D. €40.000 for non-compliance with Section 36(1) of L.144(I)/2007 as it failed to act fairly, honestly and professionally in accordance with the best interests of its clients in granting a trading bonus and in relation to the practices applied in this context.

E. €40.000 for non-compliance with Section 36(1)(a) of L.144(Ι)/2007 and paragraph 6 of Directive 2, as the information that the Company addressed to its clients or potential clients via the employees of the sales and customer service departments and from the marketing communications were not fair, clear and non-misleading, as defined in Section 36(1)(a) of L.144(Ι)/2007 and the Company failed to ensure that these comply with the terms of paragraph 6, sub-paragraph (2) of Directive 2.

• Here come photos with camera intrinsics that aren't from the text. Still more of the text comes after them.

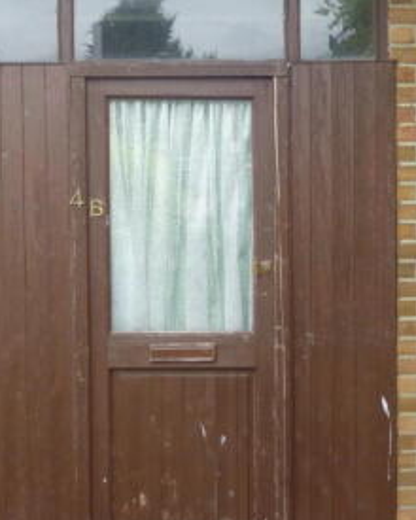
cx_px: 303
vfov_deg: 32.3
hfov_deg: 26.0
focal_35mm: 58
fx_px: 893
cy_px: 184
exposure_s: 1/60
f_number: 3.1
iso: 125
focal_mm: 5
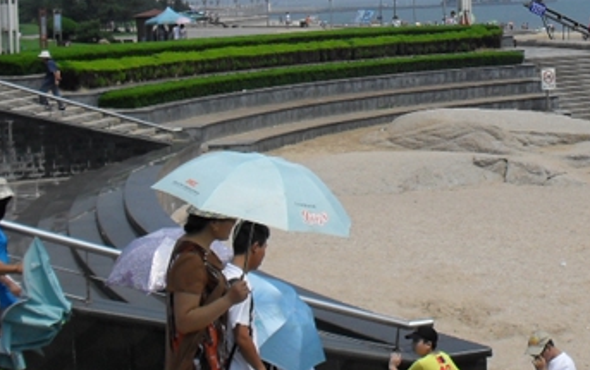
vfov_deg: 15.5
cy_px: -7
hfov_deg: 24.3
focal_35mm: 83
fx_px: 1336
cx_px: 513
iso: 100
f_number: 8.4
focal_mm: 6.3
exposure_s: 1/500
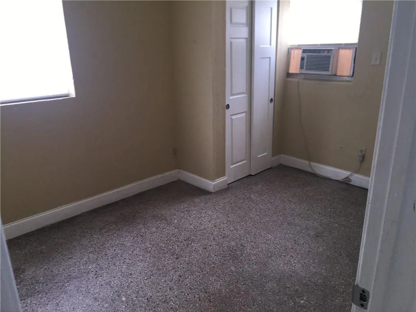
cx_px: 208
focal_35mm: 29
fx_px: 349
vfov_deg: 48.2
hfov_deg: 61.7
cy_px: 156
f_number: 2.2
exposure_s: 1/127
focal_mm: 4.15
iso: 25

F. €15.000 for non-compliance with Section 36(1)(b) of L.144(Ι)/2007 as the information provided to clients or potential clients is not appropriate so that they are reasonably able to understand the nature and risks of the specific type of investment service and of the proposed financial instrument in accordance with Section 36(1)(b) of L.144(I)/2007.

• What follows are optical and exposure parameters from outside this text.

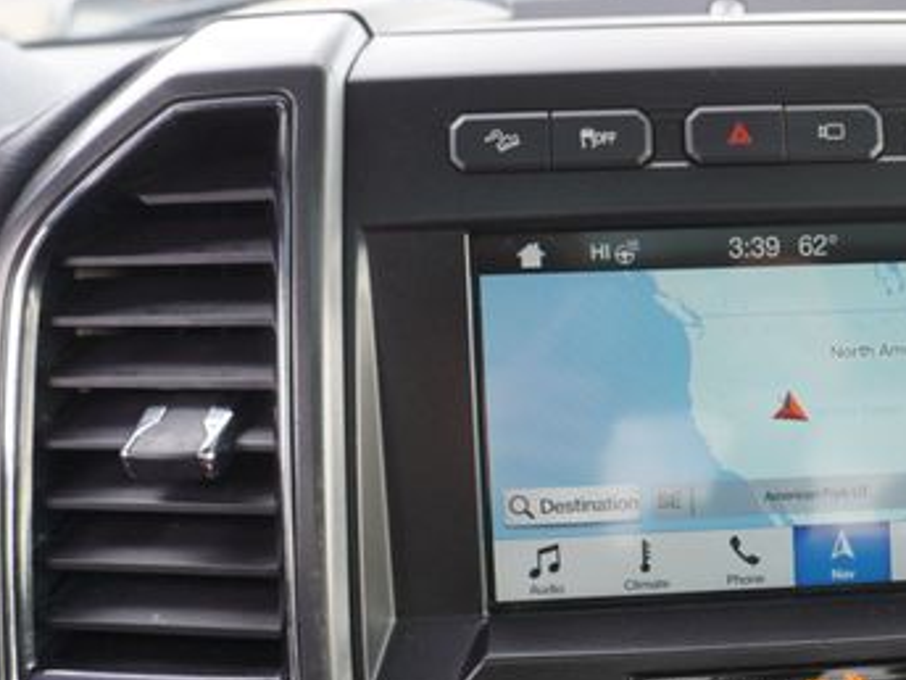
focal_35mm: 43
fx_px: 1125
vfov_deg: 33.5
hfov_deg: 41.6
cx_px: 748
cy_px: 419
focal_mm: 16
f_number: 4
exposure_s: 1/60
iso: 160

G. €40.000 for non-compliance with Section 36(1)(d) of L.144(Ι)/2007 and paragraphs 15 and 16 of Directive 2 as, in relation to its clients, it failed to ask clients to provide all the information required in accordance with paragraph 16 of Directive 2 and it failed to assess the appropriateness of the investment service or financial instrument with the clients, taking into account all the information required by the legislation and it did not warn the clients that the investment service or financial instrument was not compatible with them.

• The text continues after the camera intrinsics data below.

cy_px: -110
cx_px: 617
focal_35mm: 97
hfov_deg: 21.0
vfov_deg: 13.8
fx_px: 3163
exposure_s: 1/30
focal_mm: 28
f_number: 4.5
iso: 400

In reaching its decision, the CySEC has taken into consideration the following:

  • the amount of the administrative sanctions provided in the relevant legislation,
  • the importance attributed to the need to ensure that the persons subject to the supervision of the CySEC comply fully with the provisions of the Law and the relevant Directives,
  • as stated by the Company, the adoption of corrective measures/actions on behalf of the Company, such as inter alia the following:
  • it has designed a procedure for a closer monitoring of the telephone conversations,
  • it has taken steps in order to revise its internal organizational manual,
  • it has taken the necessary steps to improve the procedure for assessing the suitability of clients,
  • it will not grant bonuses without the consent of the client,
  • it has taken the necessary corrective measures with respect to the compliance function and the monitoring of the telephone conversations.
  • the Company has not committed similar violations in the past.